Jornalista e psicanalista atuam em direções opostas, nesse contexto, porque enquanto ao primeiro cabe tornar a narrativa mais interessante, ressaltando tudo o que ela contiver de espetacular e inusual, cabe ao segundo decompô-la, buscando sua “banalidade”, aquilo que a aproxima da vida da grande maioria das pessoas.
Malcolm é representante de um tipo de jornalismo – o jornalismo literário – que encontra interesse renovado no Brasil, com revistas dedicadas à prática, coleções lançadas por grandes editoras e encontros literários que se dedicam a discuti-lo. Isso tem transformado o tipo de jornalismo feito pela grande imprensa? Em outros termos: quais os ganhos e armadilhas por trás dessa concepção de jornalismo?
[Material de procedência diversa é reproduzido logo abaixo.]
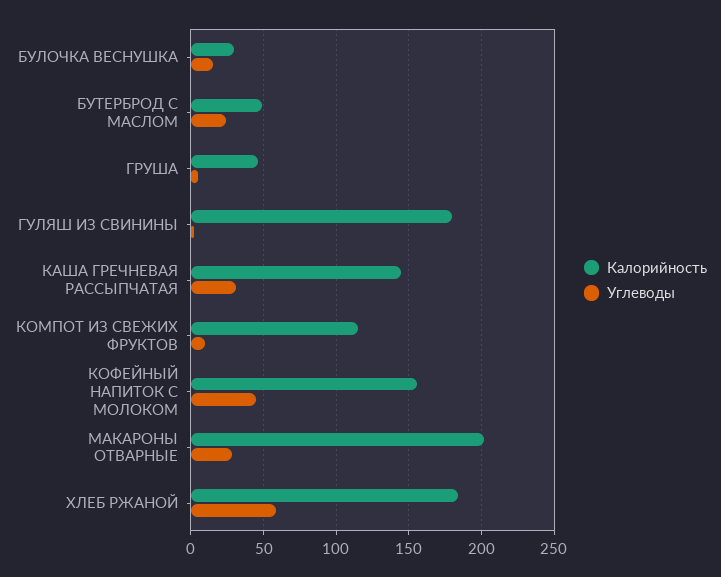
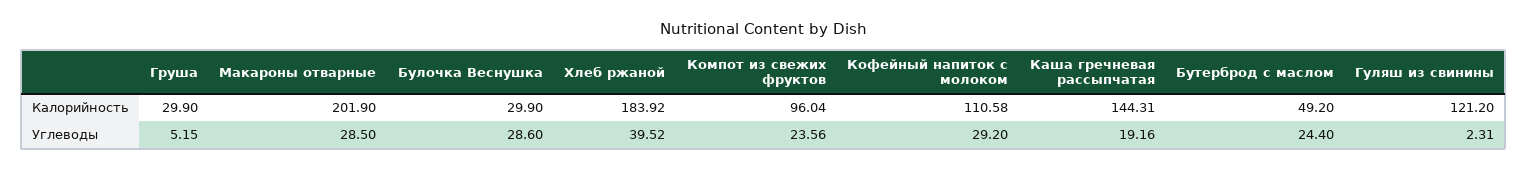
Углеводы, БУЛОЧКА ВЕСНУШКА: 15 -> 28.6
Калорийность, ГРУША: 45 -> 29.9
Калорийность, ГУЛЯШ ИЗ СВИНИНЫ: 180 -> 121.2
Углеводы, КАША ГРЕЧНЕВАЯ РАССЫПЧАТАЯ: 30 -> 19.16
Калорийность, КОМПОТ ИЗ СВЕЖИХ ФРУКТОВ: 115 -> 96.04
Углеводы, КОМПОТ ИЗ СВЕЖИХ ФРУКТОВ: 10 -> 23.56
Калорийность, КОФЕЙНЫЙ НАПИТОК С МОЛОКОМ: 155 -> 110.58
Углеводы, КОФЕЙНЫЙ НАПИТОК С МОЛОКОМ: 45 -> 29.2
Углеводы, ХЛЕБ РЖАНОЙ: 60 -> 39.52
Os ganhos, a meu ver, decorrem de um exame jornalístico mais detido, mais elaborado, menos superficial que o costumeiro. Em alguns casos, pode-se atingir uma qualidade literária que tem valor em si. As limitações são duas, na minha opinião. A grande maioria dos leitores não tem tempo, paciência nem treinamento para consumir o chamado jornalismo literário. E este pode, às vezes, resvalar para o irrelevante, o frívolo, o inessencial.